Esse exemplo nos mostra que o processo de digitalização do serviço público é bem mais complexo. Sem atendimento humano, presencial, na ponta, o usuário do serviço público fica sem rumo para a solução de questões muito simples. Daí a importância do servidor público, insubstituível, nas suas funções.  

Conversando com sindicalistas do Sindppd do Rio Grande do Sul, eles nos trouxeram a explicação para o problema dos anistiados: a redução da mão de obra no Serpro, que não realiza concurso público há muitos anos, tem um déficit enorme de mão de obra especializada, impediu que esse problema, relativamente simples, fosse resolvido num prazo razoável. A consequência desse processo foi a suspensão do pagamento para centenas de pessoas, gerando custos pessoais e familiares incalculáveis.

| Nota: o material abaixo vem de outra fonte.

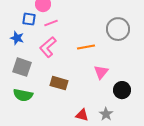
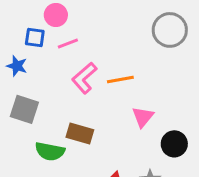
gray circle: (118, 29) -> (170, 30), moved
pink L-shape: (48, 47) -> (84, 78), moved
green semicircle: (23, 95) -> (50, 151), moved

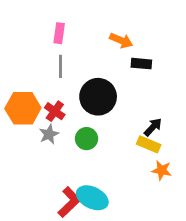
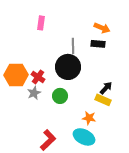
orange arrow: (121, 40) -> (102, 28), moved
gray line: (61, 66) -> (73, 46), moved
orange star: (162, 170) -> (89, 118), moved
cyan ellipse: (92, 198) -> (84, 137), moved

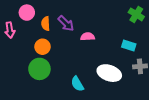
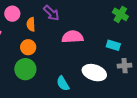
purple arrow: (66, 23) -> (51, 13), moved
pink semicircle: (88, 37) -> (73, 37), size x1.5

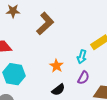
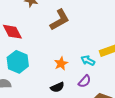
cyan arrow: (82, 57) -> (88, 61), turned 88

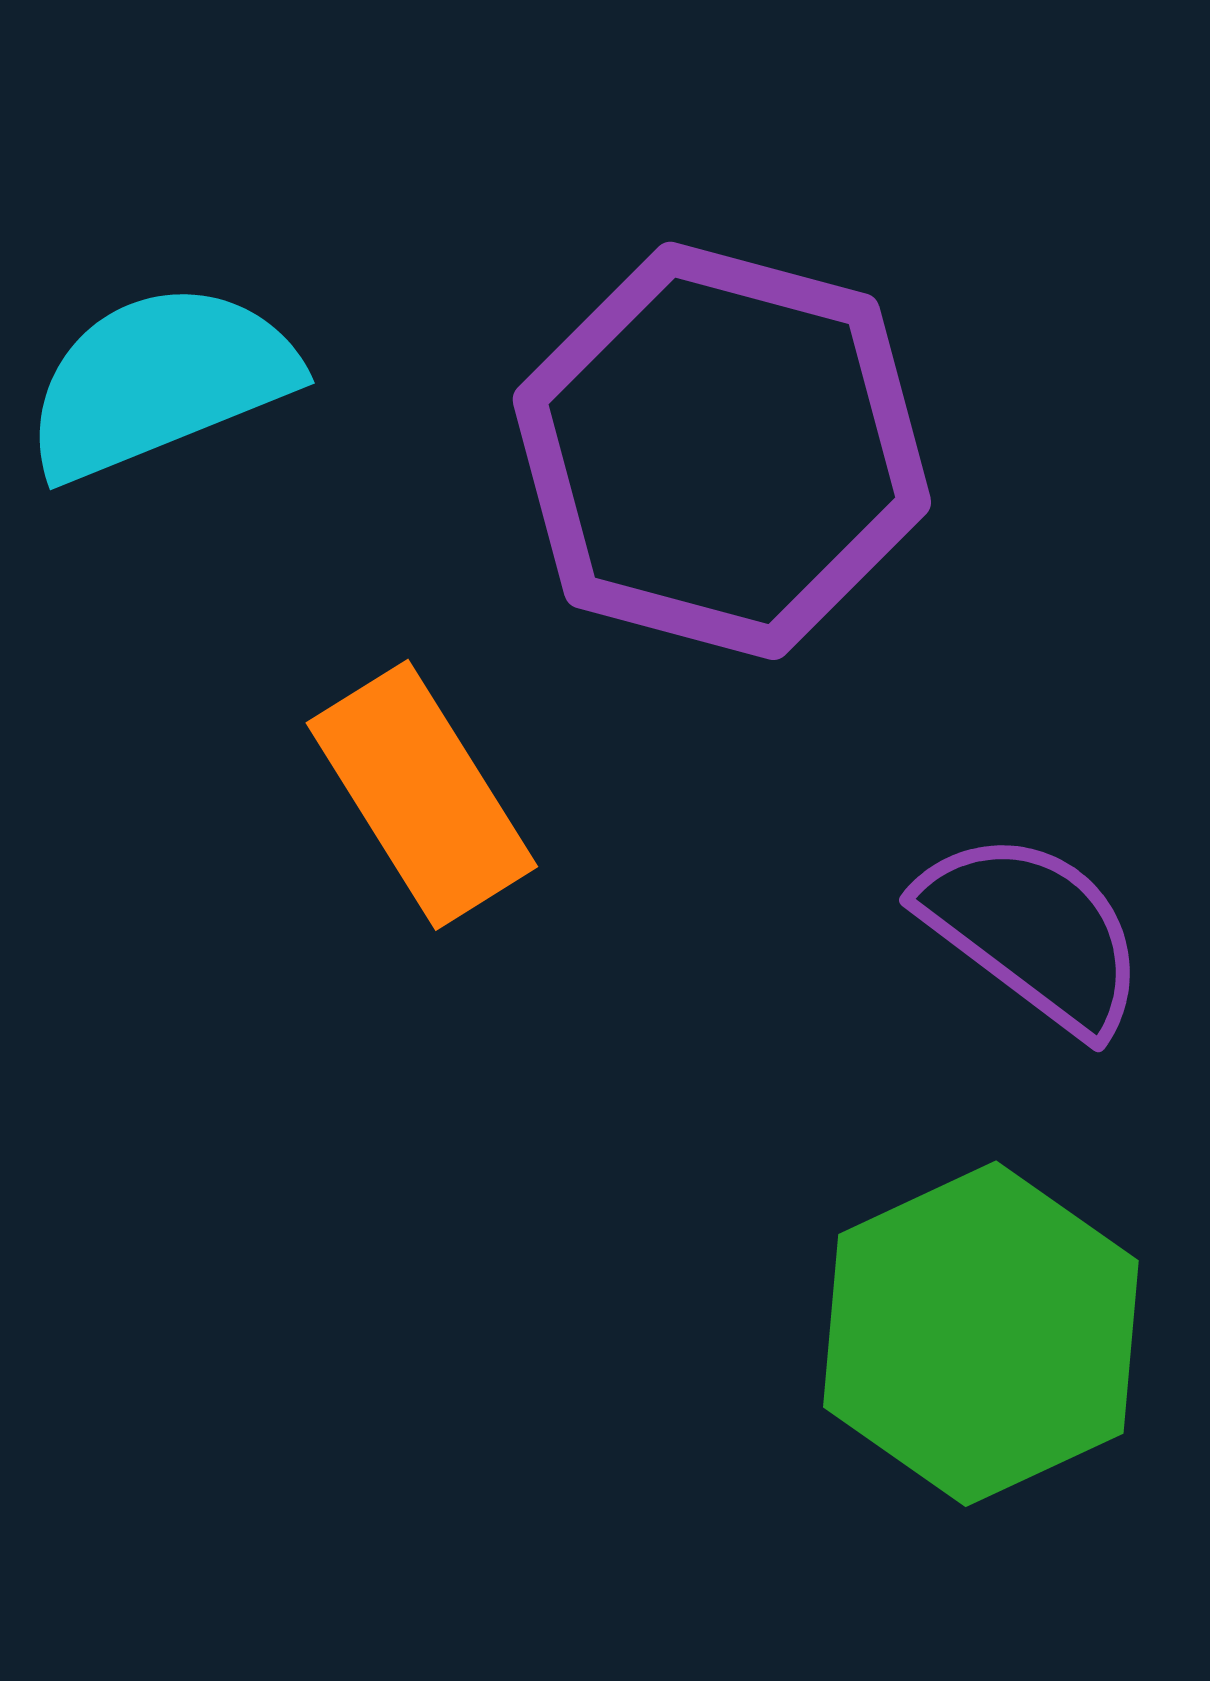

Como se vê, a digitalização atabalhoada de processos combinada com redução de mão de obra no serviço público podem fazer muito mal à população. Um equilíbrio nessa equação se faz necessário e é o mínimo que os servidores devem exigir, preservando a qualidade do atendimento à população e evitando a deterioração de suas condições de trabalho.

Cacau Pereira é pesquisador do Instituto Brasileiro de Estudos Políticos e Sociais (IBEPS) e colabora com o Departamento de Formação do Sinditest-PR.